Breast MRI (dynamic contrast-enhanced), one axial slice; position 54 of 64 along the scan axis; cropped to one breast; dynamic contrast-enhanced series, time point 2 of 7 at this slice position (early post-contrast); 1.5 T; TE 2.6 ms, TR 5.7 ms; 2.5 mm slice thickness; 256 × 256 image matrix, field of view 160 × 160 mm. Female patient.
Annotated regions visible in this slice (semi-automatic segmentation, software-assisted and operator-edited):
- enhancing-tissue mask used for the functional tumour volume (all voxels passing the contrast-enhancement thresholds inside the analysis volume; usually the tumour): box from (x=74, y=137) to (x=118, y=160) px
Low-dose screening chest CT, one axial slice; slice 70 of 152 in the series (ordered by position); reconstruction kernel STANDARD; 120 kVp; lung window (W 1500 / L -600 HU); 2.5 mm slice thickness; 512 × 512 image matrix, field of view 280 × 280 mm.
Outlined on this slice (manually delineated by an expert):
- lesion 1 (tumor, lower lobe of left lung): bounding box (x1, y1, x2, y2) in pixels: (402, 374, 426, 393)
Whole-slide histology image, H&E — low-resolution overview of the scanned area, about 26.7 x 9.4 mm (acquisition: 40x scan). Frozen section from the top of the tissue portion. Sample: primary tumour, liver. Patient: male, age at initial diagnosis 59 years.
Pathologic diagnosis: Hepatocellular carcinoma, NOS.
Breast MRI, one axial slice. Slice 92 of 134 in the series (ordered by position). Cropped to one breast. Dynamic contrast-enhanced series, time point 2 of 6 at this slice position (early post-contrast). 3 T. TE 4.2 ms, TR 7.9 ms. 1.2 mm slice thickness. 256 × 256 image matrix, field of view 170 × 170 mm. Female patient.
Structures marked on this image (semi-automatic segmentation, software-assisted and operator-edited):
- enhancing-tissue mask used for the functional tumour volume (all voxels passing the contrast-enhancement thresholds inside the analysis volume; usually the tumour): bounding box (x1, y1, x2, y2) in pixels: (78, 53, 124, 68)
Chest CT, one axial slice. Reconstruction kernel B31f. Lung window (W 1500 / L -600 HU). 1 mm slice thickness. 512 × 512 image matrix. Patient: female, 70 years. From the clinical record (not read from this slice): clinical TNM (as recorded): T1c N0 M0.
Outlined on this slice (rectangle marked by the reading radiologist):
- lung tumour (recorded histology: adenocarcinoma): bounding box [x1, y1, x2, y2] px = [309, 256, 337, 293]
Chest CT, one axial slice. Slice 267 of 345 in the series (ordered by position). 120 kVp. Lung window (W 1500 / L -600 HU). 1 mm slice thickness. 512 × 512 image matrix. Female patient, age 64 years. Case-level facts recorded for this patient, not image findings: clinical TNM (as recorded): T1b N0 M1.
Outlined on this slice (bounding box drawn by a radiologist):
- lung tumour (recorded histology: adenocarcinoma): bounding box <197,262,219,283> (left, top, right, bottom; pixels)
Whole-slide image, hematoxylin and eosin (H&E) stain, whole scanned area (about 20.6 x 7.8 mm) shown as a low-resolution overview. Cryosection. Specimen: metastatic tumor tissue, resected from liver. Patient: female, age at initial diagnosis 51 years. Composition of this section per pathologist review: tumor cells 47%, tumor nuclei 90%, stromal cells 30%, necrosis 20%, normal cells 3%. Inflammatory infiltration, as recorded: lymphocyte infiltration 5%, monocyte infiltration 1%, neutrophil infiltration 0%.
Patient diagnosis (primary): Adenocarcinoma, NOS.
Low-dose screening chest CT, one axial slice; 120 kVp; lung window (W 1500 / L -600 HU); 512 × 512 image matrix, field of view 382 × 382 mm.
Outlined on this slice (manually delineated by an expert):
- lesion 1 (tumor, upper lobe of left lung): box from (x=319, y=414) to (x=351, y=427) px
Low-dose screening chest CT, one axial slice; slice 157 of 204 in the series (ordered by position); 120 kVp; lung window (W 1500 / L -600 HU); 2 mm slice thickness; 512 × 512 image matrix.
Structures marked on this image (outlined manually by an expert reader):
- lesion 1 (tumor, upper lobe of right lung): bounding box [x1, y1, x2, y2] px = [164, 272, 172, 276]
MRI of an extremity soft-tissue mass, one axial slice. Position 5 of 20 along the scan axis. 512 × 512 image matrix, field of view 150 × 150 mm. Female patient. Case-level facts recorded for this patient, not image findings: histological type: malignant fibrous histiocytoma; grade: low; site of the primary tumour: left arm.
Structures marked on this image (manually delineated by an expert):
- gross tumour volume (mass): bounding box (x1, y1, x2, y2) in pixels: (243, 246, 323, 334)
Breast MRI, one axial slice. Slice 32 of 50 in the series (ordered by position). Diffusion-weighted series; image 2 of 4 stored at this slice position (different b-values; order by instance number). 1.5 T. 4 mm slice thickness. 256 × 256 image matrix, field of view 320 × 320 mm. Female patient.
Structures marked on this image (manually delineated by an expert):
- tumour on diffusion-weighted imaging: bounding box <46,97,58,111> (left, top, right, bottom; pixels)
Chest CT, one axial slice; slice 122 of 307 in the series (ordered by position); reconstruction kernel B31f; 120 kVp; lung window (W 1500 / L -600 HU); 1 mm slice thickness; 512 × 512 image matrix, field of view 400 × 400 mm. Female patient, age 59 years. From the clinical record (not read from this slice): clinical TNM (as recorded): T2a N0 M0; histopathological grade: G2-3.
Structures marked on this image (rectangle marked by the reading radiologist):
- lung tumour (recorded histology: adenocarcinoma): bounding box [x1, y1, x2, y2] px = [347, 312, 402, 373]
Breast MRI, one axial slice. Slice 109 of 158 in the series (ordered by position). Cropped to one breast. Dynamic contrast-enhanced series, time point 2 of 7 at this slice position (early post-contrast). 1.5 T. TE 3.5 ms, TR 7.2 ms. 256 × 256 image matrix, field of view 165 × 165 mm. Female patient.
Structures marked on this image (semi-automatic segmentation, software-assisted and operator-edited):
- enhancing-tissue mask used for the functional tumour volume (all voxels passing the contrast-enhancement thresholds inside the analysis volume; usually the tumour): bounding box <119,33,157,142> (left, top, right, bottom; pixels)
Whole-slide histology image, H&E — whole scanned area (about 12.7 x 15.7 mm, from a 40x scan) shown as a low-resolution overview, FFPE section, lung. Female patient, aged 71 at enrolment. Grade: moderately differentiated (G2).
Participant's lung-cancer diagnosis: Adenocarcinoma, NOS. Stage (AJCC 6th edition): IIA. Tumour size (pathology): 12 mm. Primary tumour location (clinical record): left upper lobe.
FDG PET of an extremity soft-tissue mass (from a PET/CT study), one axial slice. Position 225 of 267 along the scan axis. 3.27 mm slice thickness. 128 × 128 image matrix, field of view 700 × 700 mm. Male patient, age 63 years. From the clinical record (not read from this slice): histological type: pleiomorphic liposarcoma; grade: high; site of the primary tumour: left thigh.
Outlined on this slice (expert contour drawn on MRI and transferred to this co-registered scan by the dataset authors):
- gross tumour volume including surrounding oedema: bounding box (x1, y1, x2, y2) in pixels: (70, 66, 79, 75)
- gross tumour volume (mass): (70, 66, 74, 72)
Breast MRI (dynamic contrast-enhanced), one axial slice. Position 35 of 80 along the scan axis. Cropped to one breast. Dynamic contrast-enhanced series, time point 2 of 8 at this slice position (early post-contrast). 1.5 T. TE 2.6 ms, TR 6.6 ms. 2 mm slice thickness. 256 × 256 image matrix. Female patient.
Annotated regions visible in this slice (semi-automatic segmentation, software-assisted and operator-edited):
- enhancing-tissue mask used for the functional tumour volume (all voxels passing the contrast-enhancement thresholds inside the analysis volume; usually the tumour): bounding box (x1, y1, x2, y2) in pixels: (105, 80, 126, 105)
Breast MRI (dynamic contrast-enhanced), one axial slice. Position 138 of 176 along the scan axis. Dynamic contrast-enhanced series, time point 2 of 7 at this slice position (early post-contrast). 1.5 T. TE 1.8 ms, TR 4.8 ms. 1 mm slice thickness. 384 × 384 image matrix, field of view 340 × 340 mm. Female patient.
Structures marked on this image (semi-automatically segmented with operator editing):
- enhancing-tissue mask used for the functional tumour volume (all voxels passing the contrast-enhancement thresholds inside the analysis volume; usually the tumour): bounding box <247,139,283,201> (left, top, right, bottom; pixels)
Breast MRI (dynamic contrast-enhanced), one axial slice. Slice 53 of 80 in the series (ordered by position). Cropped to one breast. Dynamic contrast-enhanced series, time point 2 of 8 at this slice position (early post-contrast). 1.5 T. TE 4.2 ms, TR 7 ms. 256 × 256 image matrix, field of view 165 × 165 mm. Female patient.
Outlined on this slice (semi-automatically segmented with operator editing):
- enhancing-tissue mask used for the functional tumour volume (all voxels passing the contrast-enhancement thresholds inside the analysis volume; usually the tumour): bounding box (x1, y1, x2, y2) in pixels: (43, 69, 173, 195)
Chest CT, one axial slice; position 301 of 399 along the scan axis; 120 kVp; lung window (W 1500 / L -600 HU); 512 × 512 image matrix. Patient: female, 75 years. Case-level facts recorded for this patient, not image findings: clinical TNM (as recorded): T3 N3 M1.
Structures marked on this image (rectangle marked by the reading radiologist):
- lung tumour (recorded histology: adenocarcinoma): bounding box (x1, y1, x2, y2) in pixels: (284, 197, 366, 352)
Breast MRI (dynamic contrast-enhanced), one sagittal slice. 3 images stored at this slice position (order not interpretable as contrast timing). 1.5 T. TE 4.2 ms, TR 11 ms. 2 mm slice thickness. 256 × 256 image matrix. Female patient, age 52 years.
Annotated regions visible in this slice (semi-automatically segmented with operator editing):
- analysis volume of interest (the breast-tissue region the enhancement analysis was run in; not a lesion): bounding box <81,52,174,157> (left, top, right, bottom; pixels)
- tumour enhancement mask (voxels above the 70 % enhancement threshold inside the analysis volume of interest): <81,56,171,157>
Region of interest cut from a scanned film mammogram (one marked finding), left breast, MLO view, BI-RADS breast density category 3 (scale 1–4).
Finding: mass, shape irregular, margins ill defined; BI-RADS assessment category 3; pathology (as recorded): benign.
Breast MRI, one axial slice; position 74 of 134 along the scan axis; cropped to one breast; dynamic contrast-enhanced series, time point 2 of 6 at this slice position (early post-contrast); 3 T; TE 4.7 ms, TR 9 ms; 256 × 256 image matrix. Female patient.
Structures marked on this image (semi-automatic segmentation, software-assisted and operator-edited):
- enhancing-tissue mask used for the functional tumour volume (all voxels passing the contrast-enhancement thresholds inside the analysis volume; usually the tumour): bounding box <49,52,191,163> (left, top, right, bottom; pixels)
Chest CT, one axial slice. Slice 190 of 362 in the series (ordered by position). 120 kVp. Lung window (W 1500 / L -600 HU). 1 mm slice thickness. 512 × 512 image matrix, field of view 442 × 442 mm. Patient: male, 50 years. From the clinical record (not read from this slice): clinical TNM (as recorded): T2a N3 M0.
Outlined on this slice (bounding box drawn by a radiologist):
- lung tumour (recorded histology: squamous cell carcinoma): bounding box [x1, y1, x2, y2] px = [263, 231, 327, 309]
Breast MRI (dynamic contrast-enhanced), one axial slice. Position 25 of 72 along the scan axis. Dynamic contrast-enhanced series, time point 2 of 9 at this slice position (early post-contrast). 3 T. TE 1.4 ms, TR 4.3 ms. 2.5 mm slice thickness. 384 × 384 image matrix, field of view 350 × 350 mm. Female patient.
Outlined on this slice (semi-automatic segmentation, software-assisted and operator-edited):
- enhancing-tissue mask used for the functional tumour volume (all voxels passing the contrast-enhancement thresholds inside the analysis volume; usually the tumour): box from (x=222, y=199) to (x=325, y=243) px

Your goal =
Copy out every line of the data in which the word "editing" is found.

Problem solution =
Structures marked on this image (semi-automatically segmented with operator editing):
Outlined on this slice (semi-automatically segmented with operator editing):
Annotated regions visible in this slice (semi-automatically segmented with operator editing):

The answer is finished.